1. A probe mounting structure for a hot and cold stage, comprising a hot and cold stage (101), wherein a plurality of probe arms (102) are disposed inside the hot and cold stage (101), and an adjustable displacement stage (103) is mounted on the outside of the hot and cold stage (101), the movable end of the adjustable displacement stage (103) being connected to the probe arms (102), a probe body (104) being detachably mounted on the probe arm (102), and a mounting hole (201) being provided on the probe arm (102), characterized in that, A clamp (202) is provided in the mounting hole (201), and a mounting groove (203) is provided at the upper end of the probe body (104). The probe body (104) is clamped and fixed by the clamp (202), and the mounting groove (203) engages with the clamp (202).

2. The probe mounting structure for a hot and cold stage according to claim 1, characterized in that: The inner wall of the hot and cold stage (101) is provided with a connection hole (105), and the end of the probe arm (102) passes through the connection hole (105) and is connected to the moving end of the adjustment displacement stage (103).

3. The probe mounting structure for a hot and cold stage according to claim 1, characterized in that: The clamp (202) includes a first clamping piece (204) and a second clamping piece (205). The probe arm (102) has a threaded hole (206) at the end away from the adjustment displacement stage (103). A knob cap (207) is rotatably provided at the end of the probe arm (102). A threaded post (208) is fixedly installed on the side of the knob cap (207). The threaded post (208) is threadedly engaged with the threaded hole (206).

4. The probe mounting structure for a hot and cold stage according to claim 3, characterized in that: The first clamping piece (204) and the second clamping piece (205) are configured as curved arc pieces with a C-shaped cross section. Both the first clamping piece (204) and the second clamping piece (205) are made of metal, and the first clamping piece (204) and the second clamping piece (205) are symmetrically arranged.

5. The probe mounting structure for a hot and cold stage according to claim 3, characterized in that: The probe arm (102) has a clamping cavity (301) inside, and a limiting groove (302) is provided in the clamping cavity (301).
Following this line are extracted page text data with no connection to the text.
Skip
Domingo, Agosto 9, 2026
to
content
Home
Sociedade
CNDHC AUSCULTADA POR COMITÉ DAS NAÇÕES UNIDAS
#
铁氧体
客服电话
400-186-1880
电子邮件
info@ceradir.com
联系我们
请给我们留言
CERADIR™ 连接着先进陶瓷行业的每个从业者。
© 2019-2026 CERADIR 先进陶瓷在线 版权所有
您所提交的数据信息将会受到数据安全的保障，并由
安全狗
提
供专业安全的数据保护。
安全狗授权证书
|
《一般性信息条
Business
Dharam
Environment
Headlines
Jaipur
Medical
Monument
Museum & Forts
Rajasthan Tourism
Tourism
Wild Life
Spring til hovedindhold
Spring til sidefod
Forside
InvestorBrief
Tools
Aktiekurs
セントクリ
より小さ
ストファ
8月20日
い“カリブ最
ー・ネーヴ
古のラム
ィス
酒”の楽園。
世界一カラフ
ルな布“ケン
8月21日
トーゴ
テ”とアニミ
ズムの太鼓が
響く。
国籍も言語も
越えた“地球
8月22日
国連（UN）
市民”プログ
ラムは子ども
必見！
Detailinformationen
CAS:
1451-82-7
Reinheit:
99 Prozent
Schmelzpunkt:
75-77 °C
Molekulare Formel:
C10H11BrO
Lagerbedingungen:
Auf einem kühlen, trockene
A slide rod (303) is slidably installed in the limiting groove (302). A turntable (304) is rotatably installed on the end wall of the threaded column (208). A connecting rod (305) is fixedly installed at the end of the slide rod (303). The turntable (304) is rotatably connected to the connecting rod (305). The other end of the connecting rod (305) is fixedly connected to the first clamping piece (204).

6. The probe mounting structure for a hot and cold stage according to claim 5, characterized in that: An mounting plate (306) is fixedly installed inside the clamping cavity (301), and the other end of the mounting plate (306) is fixedly connected to the second clamping piece (205).
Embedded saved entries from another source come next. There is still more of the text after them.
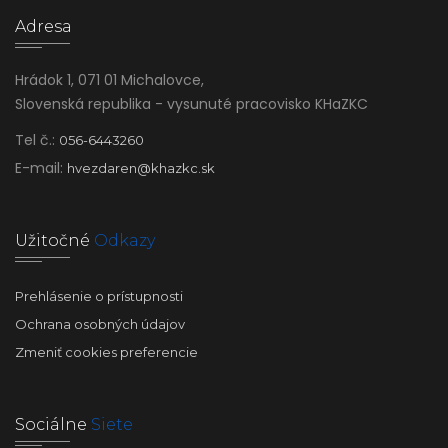
Adresa
Hrádok 1, 071 01 Michalovce,
Slovenská republika - vysunuté pracovisko KHaZKC
Tel č.:
056-6443260
E-mail:
hvezdaren@khazkc.sk
Užitočné
Odkazy
Prehlásenie o prístupnosti
Ochrana osobných údajov
Zmeniť cookies preferencie
Sociálne
Siete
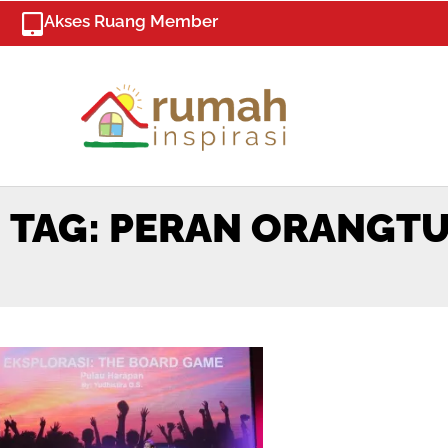
Skip
Akses Ruang Member
to
content
TAG: PERAN ORANGT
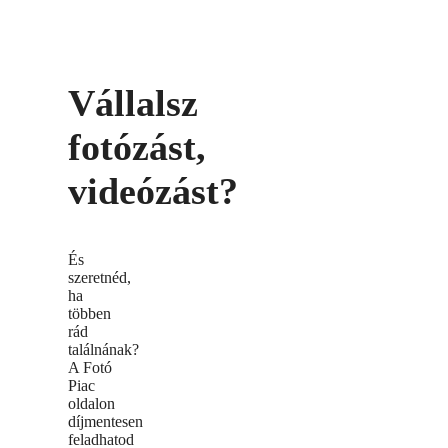
Vállalsz
fotózást,
videózást?
És
szeretnéd,
ha
többen
rád
találnának?
A Fotó
Piac
oldalon
díjmentesen
feladhatod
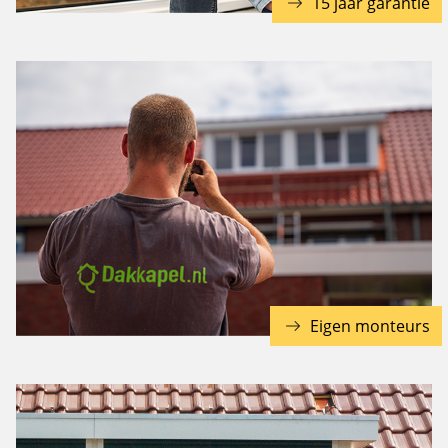
15 jaar garantie
Eigen monteurs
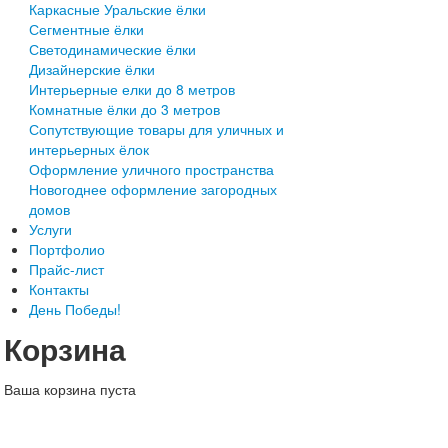
Каркасные Уральские ёлки
Сегментные ёлки
Светодинамические ёлки
Дизайнерские ёлки
Интерьерные елки до 8 метров
Комнатные ёлки до 3 метров
Сопутствующие товары для уличных и
интерьерных ёлок
Оформление уличного пространства
Новогоднее оформление загородных
домов
Услуги
Портфолио
Прайс-лист
Контакты
День Победы!
Корзина
Ваша корзина пуста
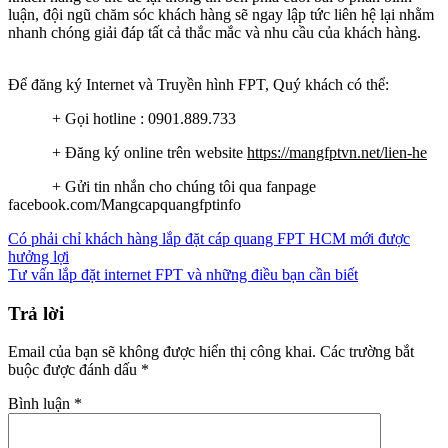
luận, đội ngũ chăm sóc khách hàng sẽ ngay lập tức liên hệ lại nhằm
nhanh chóng giải đáp tất cả thắc mắc và nhu cầu của khách hàng.
Để đăng ký Internet và Truyền hình FPT, Quý khách có thể:
+ Gọi hotline : 0901.889.733
+ Đăng ký online trên website
https://mangfptvn.net/lien-he
+ Gửi tin nhắn cho chúng tôi qua fanpage
facebook.com/Mangcapquangfptinfo
Có phải chỉ khách hàng lắp đặt cáp quang FPT HCM mới được
hưởng lợi
Tư vấn lắp đặt internet FPT và những điều bạn cần biết
Trả lời
Email của bạn sẽ không được hiển thị công khai.
Các trường bắt
buộc được đánh dấu
*
Bình luận
*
7. The probe mounting structure for a hot and cold stage according to claim 3, characterized in that: The first clamping piece (204) and the second clamping piece (205) are provided with a plurality of notches (401), which divide the first clamping piece (204) and the second clamping piece (205) into petal shapes.
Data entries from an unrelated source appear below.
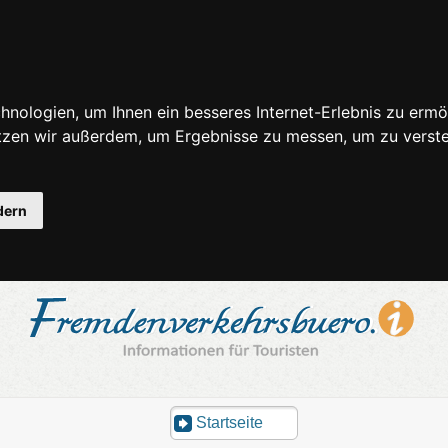
nologien, um Ihnen ein besseres Internet-Erlebnis zu ermö
utzen wir außerdem, um Ergebnisse zu messen, um zu ver
dern
Startseite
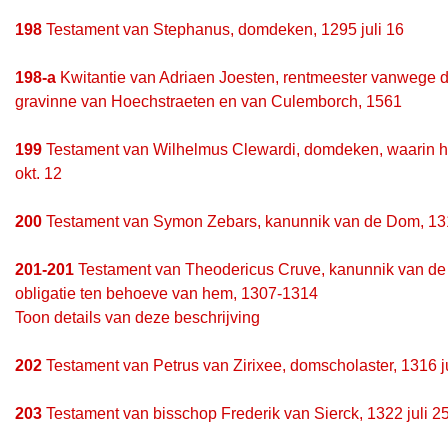
198
Testament van Stephanus, domdeken, 1295 juli 16
198-a
Kwitantie van Adriaen Joesten, rentmeester vanwege d
gravinne van Hoechstraeten en van Culemborch, 1561
199
Testament van Wilhelmus Clewardi, domdeken, waarin hi
okt. 12
200
Testament van Symon Zebars, kanunnik van de Dom, 13
201-201
Testament van Theodericus Cruve, kanunnik van de 
obligatie ten behoeve van hem, 1307-1314
Toon details van deze beschrijving
202
Testament van Petrus van Zirixee, domscholaster, 1316 j
203
Testament van bisschop Frederik van Sierck, 1322 juli 2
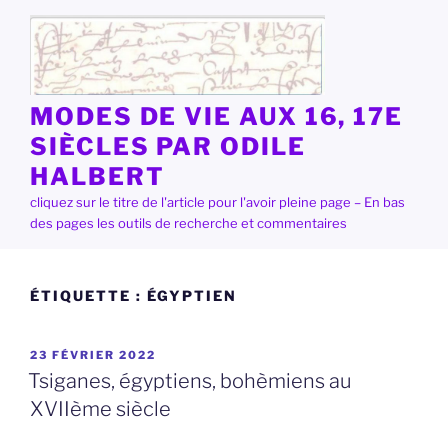
Aller
au
contenu
principal
MODES DE VIE AUX 16, 17E
SIÈCLES PAR ODILE
HALBERT
cliquez sur le titre de l'article pour l'avoir pleine page – En bas
des pages les outils de recherche et commentaires
ÉTIQUETTE :
ÉGYPTIEN
PUBLIÉ
23 FÉVRIER 2022
LE
Tsiganes, égyptiens, bohèmiens au
XVIIème siècle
8. The probe mounting structure for a hot and cold stage according to claim 5, characterized in that: The bottom wall of the second clamping piece (205) has a through hole, and a variable rod (402) is fixedly installed in the clamping cavity (301). The variable rod (402) passes through the bottom wall of the second clamping piece (205) through the through hole, and a reinforcing plate (403) is fixedly installed at the top end of the variable rod (402).

9. The probe mounting structure for a hot and cold stage according to claim 8, characterized in that: The variable rod (402) is a metal rod with a coefficient of thermal expansion greater than that of the clamp (202).

10. A probe mounting structure for a hot and cold stage according to claim 9, characterized in that: When a hot and cold cycle occurs inside the hot and cold stage (101), the change rod (402) slides in contact with the bottom wall of the second clamping piece (205).